Material shown:
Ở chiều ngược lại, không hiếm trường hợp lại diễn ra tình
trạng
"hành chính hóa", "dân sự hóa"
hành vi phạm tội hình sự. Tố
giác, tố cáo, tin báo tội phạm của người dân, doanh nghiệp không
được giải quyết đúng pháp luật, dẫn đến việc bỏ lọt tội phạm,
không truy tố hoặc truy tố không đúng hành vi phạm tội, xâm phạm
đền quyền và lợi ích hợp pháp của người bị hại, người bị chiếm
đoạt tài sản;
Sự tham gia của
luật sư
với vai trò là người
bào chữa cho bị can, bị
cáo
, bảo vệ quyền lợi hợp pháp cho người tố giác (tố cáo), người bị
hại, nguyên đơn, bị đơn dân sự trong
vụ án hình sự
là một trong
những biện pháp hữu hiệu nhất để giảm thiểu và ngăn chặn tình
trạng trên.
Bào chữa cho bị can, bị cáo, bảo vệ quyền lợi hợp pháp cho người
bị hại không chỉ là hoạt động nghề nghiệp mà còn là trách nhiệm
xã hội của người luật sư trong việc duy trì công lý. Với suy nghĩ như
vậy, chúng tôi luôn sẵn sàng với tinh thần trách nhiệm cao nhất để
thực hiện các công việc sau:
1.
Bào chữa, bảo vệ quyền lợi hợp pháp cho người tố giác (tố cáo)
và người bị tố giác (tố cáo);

---

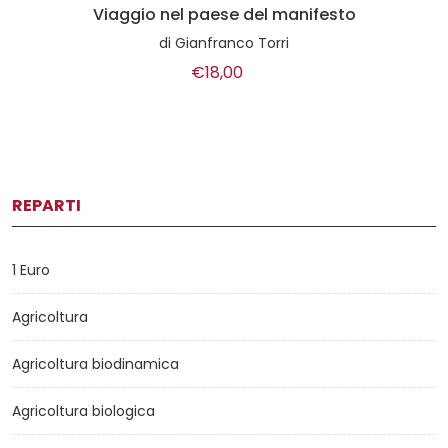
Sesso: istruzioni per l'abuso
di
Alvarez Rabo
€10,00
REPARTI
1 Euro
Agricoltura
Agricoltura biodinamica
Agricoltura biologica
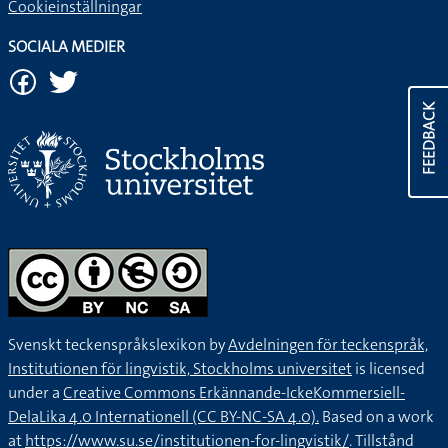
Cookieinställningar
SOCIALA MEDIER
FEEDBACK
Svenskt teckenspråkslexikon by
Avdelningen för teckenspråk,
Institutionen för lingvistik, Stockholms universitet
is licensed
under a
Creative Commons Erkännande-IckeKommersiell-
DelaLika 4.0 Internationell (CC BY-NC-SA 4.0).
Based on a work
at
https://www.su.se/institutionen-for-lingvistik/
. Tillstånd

Exercise description: Once you find the line with "đền quyền và" above, print it and every line after it up to and including the line with "và người bị tố giác (tố cáo);", exactly as written and nothing else.

Task output:
đền quyền và lợi ích hợp pháp của người bị hại, người bị chiếm
đoạt tài sản;
Sự tham gia của
luật sư
với vai trò là người
bào chữa cho bị can, bị
cáo
, bảo vệ quyền lợi hợp pháp cho người tố giác (tố cáo), người bị
hại, nguyên đơn, bị đơn dân sự trong
vụ án hình sự
là một trong
những biện pháp hữu hiệu nhất để giảm thiểu và ngăn chặn tình
trạng trên.
Bào chữa cho bị can, bị cáo, bảo vệ quyền lợi hợp pháp cho người
bị hại không chỉ là hoạt động nghề nghiệp mà còn là trách nhiệm
xã hội của người luật sư trong việc duy trì công lý. Với suy nghĩ như
vậy, chúng tôi luôn sẵn sàng với tinh thần trách nhiệm cao nhất để
thực hiện các công việc sau:
1.
Bào chữa, bảo vệ quyền lợi hợp pháp cho người tố giác (tố cáo)
và người bị tố giác (tố cáo);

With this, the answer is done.